Termites Eating Away At Interstate Guardrail Supports
Posted August 2, 2002
WAKE COUNTY, N.C. — Drivers along interstates expect guardrails to be strong, safe and a deterrent to cross-median crashes.
The North Carolina Department of Transportation is scrambling to test guardrail supports statewide, because they may not hold up when they are needed most.
A wooden post which was supporting the median guardrail along a section of Interstate 95 in Johnston County looks like it has been through a wood chipper.
The culprit there, and on guardrail supports along other interstates, is termites.
DOT engineers said the insects can really tear through the important safety supports.
"In fact, this is supposed to be a rectangular block. You can see it didn't even hold together when it was removed. A large majority of it is loose material that would not provide any strength," said Jack Cowsert, materials quality engineer.
A weakened guardrail would not slow down a car travelling at highway speeds.

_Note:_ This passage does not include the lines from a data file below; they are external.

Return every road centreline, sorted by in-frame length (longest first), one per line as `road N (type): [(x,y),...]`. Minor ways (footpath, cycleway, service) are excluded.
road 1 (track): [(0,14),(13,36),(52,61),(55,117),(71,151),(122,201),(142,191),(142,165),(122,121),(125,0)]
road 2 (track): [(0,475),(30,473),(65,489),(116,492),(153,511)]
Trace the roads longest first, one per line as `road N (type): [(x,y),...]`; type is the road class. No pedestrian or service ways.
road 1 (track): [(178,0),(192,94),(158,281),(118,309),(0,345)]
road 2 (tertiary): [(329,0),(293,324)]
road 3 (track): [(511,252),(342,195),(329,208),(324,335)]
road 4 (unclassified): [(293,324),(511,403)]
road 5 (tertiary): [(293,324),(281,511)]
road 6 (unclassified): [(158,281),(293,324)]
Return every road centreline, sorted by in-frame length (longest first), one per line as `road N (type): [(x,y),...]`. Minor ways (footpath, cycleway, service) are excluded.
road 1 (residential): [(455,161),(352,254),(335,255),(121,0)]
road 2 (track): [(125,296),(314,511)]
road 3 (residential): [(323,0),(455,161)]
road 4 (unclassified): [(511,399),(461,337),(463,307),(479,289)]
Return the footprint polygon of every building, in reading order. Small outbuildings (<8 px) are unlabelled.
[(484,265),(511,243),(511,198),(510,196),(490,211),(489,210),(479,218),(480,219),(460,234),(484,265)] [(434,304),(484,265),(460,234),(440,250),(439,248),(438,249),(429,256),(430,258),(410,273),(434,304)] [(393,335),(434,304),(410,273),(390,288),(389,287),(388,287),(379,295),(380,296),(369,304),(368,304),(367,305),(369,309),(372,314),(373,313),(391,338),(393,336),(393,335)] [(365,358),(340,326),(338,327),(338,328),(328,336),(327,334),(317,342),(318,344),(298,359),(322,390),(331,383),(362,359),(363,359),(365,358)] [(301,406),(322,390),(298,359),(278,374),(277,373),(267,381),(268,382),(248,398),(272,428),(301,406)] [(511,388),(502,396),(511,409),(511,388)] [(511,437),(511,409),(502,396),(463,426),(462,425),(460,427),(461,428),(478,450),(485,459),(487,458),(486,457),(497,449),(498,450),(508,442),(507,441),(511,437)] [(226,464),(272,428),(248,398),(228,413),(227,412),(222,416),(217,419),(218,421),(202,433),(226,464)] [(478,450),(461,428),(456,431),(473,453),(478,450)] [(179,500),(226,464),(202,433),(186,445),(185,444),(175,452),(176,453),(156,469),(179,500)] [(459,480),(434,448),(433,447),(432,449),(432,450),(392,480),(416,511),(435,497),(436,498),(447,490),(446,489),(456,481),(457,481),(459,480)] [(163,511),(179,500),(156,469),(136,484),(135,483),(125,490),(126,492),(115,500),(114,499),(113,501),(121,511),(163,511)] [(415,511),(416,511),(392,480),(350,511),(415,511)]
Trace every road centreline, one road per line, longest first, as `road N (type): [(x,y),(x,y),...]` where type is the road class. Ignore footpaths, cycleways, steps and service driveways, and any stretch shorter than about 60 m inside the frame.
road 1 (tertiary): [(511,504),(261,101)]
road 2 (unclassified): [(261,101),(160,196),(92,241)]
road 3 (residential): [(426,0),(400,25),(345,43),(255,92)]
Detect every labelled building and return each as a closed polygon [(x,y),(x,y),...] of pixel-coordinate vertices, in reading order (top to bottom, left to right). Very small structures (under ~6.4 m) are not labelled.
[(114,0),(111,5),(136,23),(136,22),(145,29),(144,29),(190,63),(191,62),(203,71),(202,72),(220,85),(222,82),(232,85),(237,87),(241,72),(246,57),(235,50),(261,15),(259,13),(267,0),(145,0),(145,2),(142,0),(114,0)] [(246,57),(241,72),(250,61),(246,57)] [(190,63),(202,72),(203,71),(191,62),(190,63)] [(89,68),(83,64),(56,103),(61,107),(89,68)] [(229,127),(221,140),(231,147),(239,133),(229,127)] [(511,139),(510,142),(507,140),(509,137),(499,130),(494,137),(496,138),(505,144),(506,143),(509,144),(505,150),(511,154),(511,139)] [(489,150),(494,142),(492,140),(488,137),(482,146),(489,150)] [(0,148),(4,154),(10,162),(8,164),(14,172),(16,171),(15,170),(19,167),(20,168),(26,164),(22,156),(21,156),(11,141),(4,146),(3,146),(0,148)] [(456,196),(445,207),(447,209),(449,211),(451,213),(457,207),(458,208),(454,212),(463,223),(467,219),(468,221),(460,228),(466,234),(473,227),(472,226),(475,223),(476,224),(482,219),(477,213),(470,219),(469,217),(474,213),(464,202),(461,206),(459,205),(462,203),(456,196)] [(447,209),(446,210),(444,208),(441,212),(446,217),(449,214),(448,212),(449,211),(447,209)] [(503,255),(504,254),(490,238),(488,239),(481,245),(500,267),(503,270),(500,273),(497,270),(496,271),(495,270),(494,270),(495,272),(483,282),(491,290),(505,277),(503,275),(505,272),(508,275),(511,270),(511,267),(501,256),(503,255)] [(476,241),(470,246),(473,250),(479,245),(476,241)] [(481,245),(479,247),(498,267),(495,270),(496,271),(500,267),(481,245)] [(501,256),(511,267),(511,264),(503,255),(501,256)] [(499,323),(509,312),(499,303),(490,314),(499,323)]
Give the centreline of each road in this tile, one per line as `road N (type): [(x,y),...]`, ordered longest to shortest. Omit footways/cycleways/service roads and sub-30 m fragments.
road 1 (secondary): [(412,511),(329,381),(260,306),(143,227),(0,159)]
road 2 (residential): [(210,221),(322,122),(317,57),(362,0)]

Engineers have used wooden guardrail posts for years in North Carolina. A nationwide alert went out after a bus plowed through a termite-damaged guardrail in Louisiana, prompting the DOT to get on the case here.
The DOT said termite damage stretches from the mountains to the northeast coast. Six trouble spots were found in Wake County alone, mainly along Interstate 40 and US 1.
Maintenance crews are testing posts in every county, and damaged supports are replaced with termite-resistant plastic posts. The state is hustling to fix the trouble before someone is injured.
The DOT is considering banning wooden guardrail supports on all new highway construction projects.